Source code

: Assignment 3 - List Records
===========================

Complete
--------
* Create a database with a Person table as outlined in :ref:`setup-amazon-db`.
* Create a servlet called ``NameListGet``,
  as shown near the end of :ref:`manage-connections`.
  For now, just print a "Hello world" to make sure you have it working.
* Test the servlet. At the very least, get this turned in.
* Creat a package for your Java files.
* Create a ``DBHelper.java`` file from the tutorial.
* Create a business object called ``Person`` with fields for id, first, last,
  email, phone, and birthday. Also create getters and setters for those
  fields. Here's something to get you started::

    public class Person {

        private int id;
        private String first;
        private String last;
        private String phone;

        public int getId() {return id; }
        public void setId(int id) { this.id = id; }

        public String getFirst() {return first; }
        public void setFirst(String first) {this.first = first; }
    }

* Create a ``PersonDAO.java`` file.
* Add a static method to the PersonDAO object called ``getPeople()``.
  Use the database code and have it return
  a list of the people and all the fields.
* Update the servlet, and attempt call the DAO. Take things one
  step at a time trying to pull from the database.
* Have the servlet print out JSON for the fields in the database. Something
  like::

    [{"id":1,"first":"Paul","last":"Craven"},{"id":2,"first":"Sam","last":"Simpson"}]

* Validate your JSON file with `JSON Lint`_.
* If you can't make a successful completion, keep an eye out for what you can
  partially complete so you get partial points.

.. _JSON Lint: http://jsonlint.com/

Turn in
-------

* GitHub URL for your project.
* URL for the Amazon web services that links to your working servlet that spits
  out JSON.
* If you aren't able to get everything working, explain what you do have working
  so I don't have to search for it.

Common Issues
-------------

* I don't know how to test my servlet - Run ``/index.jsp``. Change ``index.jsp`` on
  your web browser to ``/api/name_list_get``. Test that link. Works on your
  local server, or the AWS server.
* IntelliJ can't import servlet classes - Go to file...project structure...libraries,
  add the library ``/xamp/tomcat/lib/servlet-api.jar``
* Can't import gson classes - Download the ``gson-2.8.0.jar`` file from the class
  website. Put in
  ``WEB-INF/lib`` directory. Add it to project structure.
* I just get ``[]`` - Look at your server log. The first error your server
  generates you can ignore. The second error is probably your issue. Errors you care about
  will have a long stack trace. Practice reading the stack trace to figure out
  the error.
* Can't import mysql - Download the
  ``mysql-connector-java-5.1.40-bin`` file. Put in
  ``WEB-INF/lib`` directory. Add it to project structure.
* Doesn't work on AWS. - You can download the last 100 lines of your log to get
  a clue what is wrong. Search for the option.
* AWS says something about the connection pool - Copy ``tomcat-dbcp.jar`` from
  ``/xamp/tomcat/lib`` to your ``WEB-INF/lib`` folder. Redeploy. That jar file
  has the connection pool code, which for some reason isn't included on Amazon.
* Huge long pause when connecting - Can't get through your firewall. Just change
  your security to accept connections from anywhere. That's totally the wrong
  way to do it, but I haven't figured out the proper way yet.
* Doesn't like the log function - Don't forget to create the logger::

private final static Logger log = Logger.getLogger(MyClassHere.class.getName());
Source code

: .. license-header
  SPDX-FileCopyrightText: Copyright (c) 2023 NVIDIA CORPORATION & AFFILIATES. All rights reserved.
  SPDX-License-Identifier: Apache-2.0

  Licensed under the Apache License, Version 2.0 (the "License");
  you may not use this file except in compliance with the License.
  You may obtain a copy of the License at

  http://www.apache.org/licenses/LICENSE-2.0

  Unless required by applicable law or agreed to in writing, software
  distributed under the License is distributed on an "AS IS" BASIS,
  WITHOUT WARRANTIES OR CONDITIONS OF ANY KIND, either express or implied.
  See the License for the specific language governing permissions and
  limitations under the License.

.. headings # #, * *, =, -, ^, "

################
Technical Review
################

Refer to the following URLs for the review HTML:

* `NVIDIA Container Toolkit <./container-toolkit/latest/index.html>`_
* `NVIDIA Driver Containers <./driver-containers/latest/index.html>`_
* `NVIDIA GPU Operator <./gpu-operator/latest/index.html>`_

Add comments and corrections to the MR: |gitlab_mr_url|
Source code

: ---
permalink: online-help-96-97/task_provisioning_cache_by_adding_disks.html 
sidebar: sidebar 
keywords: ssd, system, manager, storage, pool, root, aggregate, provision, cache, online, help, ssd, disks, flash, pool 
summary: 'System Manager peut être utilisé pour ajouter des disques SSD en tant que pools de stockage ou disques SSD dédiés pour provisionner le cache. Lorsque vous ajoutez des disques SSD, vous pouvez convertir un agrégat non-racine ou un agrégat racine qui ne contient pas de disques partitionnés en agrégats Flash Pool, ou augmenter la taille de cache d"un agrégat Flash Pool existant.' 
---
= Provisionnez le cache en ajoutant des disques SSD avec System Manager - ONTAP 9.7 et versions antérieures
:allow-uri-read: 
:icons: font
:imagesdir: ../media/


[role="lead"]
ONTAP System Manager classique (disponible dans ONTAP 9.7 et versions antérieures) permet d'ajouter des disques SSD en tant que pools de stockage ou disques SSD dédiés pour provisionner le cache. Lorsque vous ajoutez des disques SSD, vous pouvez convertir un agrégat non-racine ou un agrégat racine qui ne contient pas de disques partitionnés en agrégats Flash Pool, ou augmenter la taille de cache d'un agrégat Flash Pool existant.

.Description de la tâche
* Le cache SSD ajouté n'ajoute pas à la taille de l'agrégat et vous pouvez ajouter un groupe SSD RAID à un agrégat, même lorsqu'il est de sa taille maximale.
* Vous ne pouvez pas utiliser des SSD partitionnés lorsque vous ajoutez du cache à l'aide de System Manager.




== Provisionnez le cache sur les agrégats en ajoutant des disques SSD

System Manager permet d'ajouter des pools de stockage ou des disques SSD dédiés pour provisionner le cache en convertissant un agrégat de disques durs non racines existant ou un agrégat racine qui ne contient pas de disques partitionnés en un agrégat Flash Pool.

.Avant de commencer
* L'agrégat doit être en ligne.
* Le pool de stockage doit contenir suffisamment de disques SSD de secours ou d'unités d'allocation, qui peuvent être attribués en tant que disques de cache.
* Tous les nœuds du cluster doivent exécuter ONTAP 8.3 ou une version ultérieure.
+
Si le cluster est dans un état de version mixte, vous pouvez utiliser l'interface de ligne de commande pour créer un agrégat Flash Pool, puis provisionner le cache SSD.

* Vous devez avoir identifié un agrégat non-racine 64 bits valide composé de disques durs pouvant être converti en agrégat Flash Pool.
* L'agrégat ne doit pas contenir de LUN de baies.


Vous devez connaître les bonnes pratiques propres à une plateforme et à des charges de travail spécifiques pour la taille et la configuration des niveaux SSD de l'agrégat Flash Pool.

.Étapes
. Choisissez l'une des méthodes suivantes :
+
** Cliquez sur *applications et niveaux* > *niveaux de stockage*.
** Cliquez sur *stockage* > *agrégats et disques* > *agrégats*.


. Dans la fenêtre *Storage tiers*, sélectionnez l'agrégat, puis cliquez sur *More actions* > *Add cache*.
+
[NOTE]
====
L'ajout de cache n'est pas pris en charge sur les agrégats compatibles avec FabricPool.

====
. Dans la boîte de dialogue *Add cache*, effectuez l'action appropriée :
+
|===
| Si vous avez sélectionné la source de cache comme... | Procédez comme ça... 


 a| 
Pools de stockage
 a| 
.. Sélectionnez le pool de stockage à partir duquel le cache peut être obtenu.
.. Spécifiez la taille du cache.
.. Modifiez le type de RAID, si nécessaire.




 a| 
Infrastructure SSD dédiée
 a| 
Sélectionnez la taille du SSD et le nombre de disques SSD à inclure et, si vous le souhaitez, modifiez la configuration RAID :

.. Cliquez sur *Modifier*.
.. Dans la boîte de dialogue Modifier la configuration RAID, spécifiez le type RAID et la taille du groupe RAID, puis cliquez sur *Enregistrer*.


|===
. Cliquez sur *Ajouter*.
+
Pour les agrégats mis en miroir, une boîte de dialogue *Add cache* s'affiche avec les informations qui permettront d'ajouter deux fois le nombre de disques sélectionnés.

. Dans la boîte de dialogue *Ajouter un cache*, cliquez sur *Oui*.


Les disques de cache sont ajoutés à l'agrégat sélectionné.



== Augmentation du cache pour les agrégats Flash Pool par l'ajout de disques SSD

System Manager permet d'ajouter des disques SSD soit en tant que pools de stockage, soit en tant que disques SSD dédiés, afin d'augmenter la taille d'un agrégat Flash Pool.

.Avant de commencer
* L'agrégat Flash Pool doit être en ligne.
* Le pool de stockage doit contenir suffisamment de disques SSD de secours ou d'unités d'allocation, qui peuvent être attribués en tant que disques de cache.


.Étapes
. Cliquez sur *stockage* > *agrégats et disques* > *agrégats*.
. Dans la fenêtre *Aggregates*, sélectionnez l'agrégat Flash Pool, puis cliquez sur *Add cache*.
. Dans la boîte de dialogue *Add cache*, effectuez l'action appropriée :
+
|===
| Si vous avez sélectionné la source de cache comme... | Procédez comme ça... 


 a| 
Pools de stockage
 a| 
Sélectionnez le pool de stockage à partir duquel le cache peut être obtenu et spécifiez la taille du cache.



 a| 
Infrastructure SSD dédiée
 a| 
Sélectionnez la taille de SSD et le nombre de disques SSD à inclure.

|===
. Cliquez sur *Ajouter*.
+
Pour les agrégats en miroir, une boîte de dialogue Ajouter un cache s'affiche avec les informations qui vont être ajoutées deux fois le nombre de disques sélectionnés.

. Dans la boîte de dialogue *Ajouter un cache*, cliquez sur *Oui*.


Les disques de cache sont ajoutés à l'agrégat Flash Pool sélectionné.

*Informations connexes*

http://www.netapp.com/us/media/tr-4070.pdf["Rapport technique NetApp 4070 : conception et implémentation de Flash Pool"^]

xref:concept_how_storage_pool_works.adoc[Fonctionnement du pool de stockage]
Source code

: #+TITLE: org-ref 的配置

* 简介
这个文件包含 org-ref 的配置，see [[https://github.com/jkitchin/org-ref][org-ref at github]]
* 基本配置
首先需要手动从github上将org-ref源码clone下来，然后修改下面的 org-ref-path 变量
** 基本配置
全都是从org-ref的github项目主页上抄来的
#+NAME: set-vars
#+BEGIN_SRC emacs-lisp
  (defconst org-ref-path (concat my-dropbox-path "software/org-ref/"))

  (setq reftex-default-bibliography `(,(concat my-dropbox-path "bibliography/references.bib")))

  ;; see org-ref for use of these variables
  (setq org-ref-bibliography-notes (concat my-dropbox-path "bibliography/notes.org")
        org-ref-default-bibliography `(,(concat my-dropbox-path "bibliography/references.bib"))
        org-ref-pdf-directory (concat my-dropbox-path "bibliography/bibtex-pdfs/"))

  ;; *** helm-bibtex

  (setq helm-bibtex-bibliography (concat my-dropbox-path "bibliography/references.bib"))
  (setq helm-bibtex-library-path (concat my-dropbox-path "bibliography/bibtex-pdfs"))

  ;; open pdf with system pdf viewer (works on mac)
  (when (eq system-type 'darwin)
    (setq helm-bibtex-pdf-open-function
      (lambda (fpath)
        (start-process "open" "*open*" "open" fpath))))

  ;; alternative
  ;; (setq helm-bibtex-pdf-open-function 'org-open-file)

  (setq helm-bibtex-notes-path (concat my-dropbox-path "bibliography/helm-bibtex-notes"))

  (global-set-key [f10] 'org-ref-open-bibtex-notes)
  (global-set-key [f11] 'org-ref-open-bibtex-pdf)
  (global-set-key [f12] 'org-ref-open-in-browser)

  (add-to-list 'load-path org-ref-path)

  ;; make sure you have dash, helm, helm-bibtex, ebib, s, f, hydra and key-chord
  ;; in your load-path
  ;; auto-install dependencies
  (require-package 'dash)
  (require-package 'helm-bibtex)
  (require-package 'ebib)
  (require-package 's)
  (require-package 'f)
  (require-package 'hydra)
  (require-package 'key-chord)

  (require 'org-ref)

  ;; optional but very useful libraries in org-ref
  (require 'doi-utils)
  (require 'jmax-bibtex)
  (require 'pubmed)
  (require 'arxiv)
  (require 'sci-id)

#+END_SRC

Directions for this task —
Your answer should consist only of the lines above between the line holding "ONTAP System Manager" and the line holding "agrégats en ajoutant des disques SSD", inclusive, each transcribed exactly.

Exercise output —
ONTAP System Manager classique (disponible dans ONTAP 9.7 et versions antérieures) permet d'ajouter des disques SSD en tant que pools de stockage ou disques SSD dédiés pour provisionner le cache. Lorsque vous ajoutez des disques SSD, vous pouvez convertir un agrégat non-racine ou un agrégat racine qui ne contient pas de disques partitionnés en agrégats Flash Pool, ou augmenter la taille de cache d'un agrégat Flash Pool existant.

.Description de la tâche
* Le cache SSD ajouté n'ajoute pas à la taille de l'agrégat et vous pouvez ajouter un groupe SSD RAID à un agrégat, même lorsqu'il est de sa taille maximale.
* Vous ne pouvez pas utiliser des SSD partitionnés lorsque vous ajoutez du cache à l'aide de System Manager.




== Provisionnez le cache sur les agrégats en ajoutant des disques SSD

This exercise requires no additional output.